>>>
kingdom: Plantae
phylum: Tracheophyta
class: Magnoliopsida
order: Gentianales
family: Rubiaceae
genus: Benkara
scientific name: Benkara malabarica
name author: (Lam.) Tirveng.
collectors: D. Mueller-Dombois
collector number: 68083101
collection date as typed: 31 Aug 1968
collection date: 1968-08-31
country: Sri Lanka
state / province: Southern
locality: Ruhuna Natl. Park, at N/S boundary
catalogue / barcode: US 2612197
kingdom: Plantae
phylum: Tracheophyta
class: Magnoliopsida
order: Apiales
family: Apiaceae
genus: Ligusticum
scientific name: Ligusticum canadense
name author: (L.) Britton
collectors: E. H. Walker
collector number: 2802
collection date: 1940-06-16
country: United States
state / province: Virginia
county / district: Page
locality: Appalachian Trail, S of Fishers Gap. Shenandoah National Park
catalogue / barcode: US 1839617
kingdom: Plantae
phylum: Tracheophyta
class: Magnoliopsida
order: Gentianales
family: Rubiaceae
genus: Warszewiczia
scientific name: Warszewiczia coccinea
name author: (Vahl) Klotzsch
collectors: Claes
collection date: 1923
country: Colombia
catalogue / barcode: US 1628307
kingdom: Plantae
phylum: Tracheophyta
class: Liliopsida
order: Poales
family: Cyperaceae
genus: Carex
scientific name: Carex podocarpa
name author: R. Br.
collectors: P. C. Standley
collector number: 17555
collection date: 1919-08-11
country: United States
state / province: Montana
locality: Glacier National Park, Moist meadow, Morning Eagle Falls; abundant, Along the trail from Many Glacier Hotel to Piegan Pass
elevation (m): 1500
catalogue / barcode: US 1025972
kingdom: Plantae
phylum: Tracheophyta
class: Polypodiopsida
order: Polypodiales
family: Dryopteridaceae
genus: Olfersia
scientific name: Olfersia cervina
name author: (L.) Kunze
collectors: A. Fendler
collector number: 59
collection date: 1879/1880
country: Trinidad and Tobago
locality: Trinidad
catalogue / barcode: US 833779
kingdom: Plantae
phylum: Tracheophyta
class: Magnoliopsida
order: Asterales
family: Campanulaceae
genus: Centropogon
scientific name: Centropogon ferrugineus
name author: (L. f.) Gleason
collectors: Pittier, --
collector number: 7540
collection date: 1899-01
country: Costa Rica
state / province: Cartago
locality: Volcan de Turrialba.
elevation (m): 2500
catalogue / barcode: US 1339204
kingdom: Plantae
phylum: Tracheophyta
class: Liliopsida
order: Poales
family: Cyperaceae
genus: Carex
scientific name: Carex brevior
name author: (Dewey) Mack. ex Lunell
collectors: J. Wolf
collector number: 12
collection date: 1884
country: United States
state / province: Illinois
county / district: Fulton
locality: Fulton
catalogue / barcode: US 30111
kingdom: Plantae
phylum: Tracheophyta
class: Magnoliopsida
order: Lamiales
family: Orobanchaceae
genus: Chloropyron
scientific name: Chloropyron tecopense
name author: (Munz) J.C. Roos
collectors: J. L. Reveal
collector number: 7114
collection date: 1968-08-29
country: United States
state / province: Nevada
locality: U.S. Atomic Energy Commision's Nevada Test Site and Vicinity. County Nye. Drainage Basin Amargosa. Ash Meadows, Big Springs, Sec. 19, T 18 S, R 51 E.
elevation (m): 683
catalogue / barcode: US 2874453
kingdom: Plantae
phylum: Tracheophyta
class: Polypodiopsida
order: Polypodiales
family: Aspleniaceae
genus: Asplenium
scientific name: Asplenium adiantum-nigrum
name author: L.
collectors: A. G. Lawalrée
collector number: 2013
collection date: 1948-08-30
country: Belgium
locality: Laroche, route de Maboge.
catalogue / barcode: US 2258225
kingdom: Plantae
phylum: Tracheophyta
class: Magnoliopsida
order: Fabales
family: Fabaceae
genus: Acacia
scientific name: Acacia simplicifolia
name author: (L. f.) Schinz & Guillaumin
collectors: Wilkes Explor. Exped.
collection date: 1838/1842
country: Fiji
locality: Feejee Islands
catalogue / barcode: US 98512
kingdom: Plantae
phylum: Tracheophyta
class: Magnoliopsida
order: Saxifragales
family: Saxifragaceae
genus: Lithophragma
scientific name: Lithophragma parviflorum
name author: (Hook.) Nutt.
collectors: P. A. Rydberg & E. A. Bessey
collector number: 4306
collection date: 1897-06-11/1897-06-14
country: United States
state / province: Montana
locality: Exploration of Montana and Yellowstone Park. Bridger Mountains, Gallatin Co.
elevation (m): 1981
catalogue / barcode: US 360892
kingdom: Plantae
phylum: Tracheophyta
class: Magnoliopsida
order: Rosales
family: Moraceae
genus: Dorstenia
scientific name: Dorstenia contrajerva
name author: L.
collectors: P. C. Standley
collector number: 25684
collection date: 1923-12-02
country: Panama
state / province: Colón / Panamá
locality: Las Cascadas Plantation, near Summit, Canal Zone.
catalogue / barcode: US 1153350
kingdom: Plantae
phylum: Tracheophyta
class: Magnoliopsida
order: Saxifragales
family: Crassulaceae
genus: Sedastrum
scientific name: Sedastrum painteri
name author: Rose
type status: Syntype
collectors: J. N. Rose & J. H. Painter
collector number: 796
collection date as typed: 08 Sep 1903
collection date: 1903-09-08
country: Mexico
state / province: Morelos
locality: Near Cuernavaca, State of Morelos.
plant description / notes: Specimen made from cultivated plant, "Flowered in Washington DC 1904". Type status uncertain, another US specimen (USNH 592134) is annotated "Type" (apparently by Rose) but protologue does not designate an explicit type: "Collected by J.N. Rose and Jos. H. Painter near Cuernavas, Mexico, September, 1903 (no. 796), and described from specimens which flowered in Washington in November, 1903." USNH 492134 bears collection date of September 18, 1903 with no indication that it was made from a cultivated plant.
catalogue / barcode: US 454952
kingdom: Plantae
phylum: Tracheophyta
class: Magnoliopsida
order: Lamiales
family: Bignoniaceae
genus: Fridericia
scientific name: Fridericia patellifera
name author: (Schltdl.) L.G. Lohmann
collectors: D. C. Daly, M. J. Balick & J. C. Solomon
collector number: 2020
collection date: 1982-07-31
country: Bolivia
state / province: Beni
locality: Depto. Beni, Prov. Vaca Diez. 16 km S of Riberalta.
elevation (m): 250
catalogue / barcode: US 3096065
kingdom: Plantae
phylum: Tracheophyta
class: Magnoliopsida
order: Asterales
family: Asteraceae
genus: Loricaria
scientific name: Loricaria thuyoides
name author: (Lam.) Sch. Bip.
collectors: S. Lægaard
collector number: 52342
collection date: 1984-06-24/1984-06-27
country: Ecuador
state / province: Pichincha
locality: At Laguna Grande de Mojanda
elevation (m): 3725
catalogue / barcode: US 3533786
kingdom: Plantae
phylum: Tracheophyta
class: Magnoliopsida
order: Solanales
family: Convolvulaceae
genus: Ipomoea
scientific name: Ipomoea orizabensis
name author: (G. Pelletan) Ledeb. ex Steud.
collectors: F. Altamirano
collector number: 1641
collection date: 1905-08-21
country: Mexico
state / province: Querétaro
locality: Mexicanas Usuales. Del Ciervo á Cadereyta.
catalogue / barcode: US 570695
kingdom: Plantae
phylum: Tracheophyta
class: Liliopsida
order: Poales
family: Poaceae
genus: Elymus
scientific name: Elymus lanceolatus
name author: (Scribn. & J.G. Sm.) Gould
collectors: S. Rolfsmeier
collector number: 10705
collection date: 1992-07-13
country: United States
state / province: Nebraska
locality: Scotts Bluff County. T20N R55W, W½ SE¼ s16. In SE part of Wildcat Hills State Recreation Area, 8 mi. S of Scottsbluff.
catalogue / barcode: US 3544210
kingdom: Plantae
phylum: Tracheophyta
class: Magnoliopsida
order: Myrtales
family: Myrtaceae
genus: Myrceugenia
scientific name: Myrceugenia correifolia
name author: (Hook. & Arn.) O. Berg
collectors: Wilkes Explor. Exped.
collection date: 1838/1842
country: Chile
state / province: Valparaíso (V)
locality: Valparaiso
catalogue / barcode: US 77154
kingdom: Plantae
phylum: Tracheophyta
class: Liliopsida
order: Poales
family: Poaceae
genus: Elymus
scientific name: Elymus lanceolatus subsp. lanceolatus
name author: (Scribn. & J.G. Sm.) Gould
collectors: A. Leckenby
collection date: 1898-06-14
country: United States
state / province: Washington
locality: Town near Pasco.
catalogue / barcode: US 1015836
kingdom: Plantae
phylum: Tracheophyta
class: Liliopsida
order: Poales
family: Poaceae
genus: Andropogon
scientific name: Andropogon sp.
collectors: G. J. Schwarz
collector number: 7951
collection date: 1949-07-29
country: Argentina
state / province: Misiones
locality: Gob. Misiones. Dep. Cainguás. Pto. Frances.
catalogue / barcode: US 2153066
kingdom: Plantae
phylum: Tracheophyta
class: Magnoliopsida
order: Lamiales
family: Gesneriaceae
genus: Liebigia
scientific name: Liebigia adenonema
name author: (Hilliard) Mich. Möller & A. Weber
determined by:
<<<
§ **AIM**
Please rewrite the stretch of the listing from its start through the line containing "collector number: 68083101", replacing "name author" with "authority" and leaving everything else unchanged.

§ **EXPECTED ANSWER**
kingdom: Plantae
phylum: Tracheophyta
class: Magnoliopsida
order: Gentianales
family: Rubiaceae
genus: Benkara
scientific name: Benkara malabarica
authority: (Lam.) Tirveng.
collectors: D. Mueller-Dombois
collector number: 68083101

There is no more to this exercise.